The U.S. Department of Education has awarded a five-year Education Innovation and Research (EIR) grant to a partnership led by the Wyoming Department of Education and the Iowa Reading Research Center (IRRC) at the University of Iowa. The program, named “Project Skyword Literacy: Lifting Decoding and Fluency through Data-Guided Practice,” is designed to improve reading fluency for students in third, fourth and fifth grade who struggle to move beyond basic skills.

The project will scale up school use of WordFlight, an online literacy assessment and intervention tool developed by Iowa-based reading resource company Foundations in Learning. The program is intended for students who have learned phonics but not yet achieved fluent reading, a gap research shows can significantly hinder comprehension and long-term academic success. According to the organization, WordFlight has helped 85 percent of participating struggling readers reach proficiency in foundational reading skills within a school year.

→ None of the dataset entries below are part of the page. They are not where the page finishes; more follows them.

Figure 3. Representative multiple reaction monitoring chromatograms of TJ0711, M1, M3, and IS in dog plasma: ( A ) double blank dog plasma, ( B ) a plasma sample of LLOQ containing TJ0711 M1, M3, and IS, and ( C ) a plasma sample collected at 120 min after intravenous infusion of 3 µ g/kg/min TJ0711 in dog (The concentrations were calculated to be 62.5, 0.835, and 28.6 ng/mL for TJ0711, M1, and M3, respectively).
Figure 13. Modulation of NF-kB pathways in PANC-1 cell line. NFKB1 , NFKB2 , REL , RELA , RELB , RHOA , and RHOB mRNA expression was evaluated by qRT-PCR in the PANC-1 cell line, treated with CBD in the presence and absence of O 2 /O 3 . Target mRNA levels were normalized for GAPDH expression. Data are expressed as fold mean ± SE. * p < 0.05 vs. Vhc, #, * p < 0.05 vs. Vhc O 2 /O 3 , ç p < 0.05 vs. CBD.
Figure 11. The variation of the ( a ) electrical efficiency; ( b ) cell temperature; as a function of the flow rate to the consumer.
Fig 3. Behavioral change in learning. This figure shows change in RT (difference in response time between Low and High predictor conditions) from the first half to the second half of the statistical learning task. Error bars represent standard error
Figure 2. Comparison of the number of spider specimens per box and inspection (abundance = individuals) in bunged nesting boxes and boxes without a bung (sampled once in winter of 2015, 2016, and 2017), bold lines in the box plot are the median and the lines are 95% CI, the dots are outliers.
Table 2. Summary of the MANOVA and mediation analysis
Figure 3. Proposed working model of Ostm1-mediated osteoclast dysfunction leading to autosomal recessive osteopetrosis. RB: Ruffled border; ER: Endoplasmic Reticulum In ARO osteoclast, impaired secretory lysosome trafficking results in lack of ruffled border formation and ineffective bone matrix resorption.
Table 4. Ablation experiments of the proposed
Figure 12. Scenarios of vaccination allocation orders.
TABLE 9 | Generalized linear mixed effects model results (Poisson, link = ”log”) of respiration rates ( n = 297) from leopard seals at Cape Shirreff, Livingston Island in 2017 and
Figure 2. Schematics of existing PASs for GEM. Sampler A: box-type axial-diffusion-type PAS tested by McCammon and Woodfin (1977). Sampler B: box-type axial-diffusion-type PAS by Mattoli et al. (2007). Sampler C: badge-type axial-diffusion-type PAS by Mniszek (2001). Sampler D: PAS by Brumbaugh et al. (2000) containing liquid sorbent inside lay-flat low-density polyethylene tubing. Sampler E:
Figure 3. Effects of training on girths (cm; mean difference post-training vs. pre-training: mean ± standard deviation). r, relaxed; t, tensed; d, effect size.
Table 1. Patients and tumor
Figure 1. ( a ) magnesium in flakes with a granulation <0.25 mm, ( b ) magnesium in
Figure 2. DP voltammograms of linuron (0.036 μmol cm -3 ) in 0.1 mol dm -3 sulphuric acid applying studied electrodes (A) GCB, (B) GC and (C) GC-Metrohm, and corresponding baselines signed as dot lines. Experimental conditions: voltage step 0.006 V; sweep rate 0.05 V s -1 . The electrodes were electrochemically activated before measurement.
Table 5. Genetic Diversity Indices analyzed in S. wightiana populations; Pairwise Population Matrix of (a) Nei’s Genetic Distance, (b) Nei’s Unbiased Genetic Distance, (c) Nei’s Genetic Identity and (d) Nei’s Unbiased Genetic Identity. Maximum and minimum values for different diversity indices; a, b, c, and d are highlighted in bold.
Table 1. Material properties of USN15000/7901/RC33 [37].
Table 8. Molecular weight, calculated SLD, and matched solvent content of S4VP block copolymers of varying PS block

Beyond student access to the tool itself, the grant supports new approaches to monitoring and implementing reading interventions, sponsored by the University of Iowa. The IRRC will oversee on-site assessments, professional development and data collection in participating schools, while the college’s Center for Evaluation and Assessment will conduct evaluations of outcomes and cost-effectiveness across states.

“This grant allows us to provide WordFlight to students who need personalized intervention to support their foundations for reading fluency, while testing and expanding models for educators on the ground to sustainably support high-impact interventions,” Foundations in Learning CEO Allison Zimmermann said in a public statement. “This will allow us to serve more students, especially in rural districts and those with fewer resources.”

Additionally, Seth King, associate professor of special education at the University of Iowa and an IRRC research fellow, said in a public statement that the multistate design will allow researchers to study how evidence-based reading practices perform across different school contexts.

The project aligns with a broader national shift toward data-driven and reading-science-oriented instruction. In recent years in Iowa, state education officials have directed tens of millions of dollars toward evidence-based reading initiatives and made AI reading tutors available to school districts.